Alternatively, only 27% of companies said they would raise wages for those who move to areas with higher cost of living, according to the study. 37% of companies said they would pay the same amount and not make an adjustment, raising questions about staff turnover.

“There is a question of whether the employees will look around,” Holm said. “The job market is strong and right now employees have enough choice … leverage they didn’t have before. “

Landon Hersch is the Director of Software Solutions for Sequoia Consulting Group. He says a majority of the companies polled indicated that this will be the norm of the future.

“Fewer and fewer companies are sticking to the five-day-a-week strategy for the foreseeable future and moving towards a hybrid mix once they fire their employees,” Hersch said.

RELATED: Frustrated Californians Move Out, Say Coronavirus Pandemic Was Last Drop

Less than five percent of companies surveyed make five days a week the norm to return to the office. The goal of the majority of companies is to allow more flexibility with regard to hours and places of work.

“Lots of flexibility,” said Tony Huie, CEO of tech startup Twingate. “Some people might want to wake up, take their kids to school and then figure out what their day is like from there… others might want to take a walk instead of a three hour commute.”

Huie’s business is completely isolated, which he says has helped attract quality candidates.

“We have been able to bring in teammates from all over the world,” he said. “Whereas if we were confined to one place, it would not be possible.”

But, other companies like healthcare startup GoodRX told ABC7 there is no substitute for in-person collaboration. Most of the employees in the company’s San Francisco office are expected to be back (part-time) by March.

WATCH: Hundreds of remote workers bite Tulsa’s offer to pay them $ 10,000 to relocate

“There’s a certain feeling of FOMO, (fear of missing out) where they want to be in person and want to be a part of it,” said Andrew Barrett Weiss, the company’s director of workplace experience.

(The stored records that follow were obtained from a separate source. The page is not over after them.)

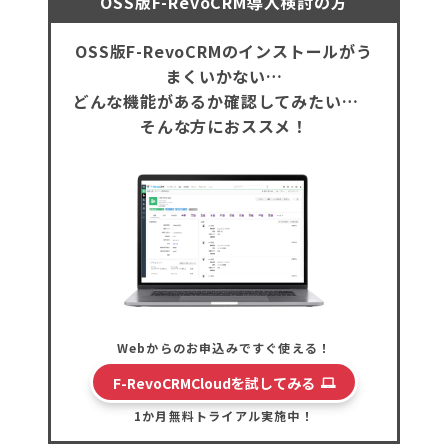
OSS版F-RevoCRM導入検討の方
OSS版F-RevoCRMのインストールがう
まくいかない…
どんな機能があるか確認してみたい…
そんな方におススメ！
Webからのお申込みですぐ使える！
F-RevoCRMCloudを試してみる
1か月無料トライアル実施中！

Overall, 75% of companies, the majority of which are based in California, are considering a hybrid work model without an “immediate” plan to get all employees back to the office. Even if it means that some companies will always keep empty spaces.

“When do you think this office will be full of employees again?” Asked Stephanie Sierra of ABC7.

“I don’t know if we are doing this,” said Tori Runzel, personnel manager at Divvy Homes. “We have found that our employees like flexibility and only want to come once or twice a week.”

Runzel told ABC7 earlier in the pandemic that the company had already downsized to an office space three times the size because no one was entering.

“If everyone wanted to come back tomorrow, we would support this… and if they never wanted to come back to the office ever again, we would support this as well.”

The majority of companies have told Zoom that other similar video conferencing applications will be used for the foreseeable future – some are even starting to implement programs that will help employees prioritize and limit screen time to avoid ” Zoom fatigue “.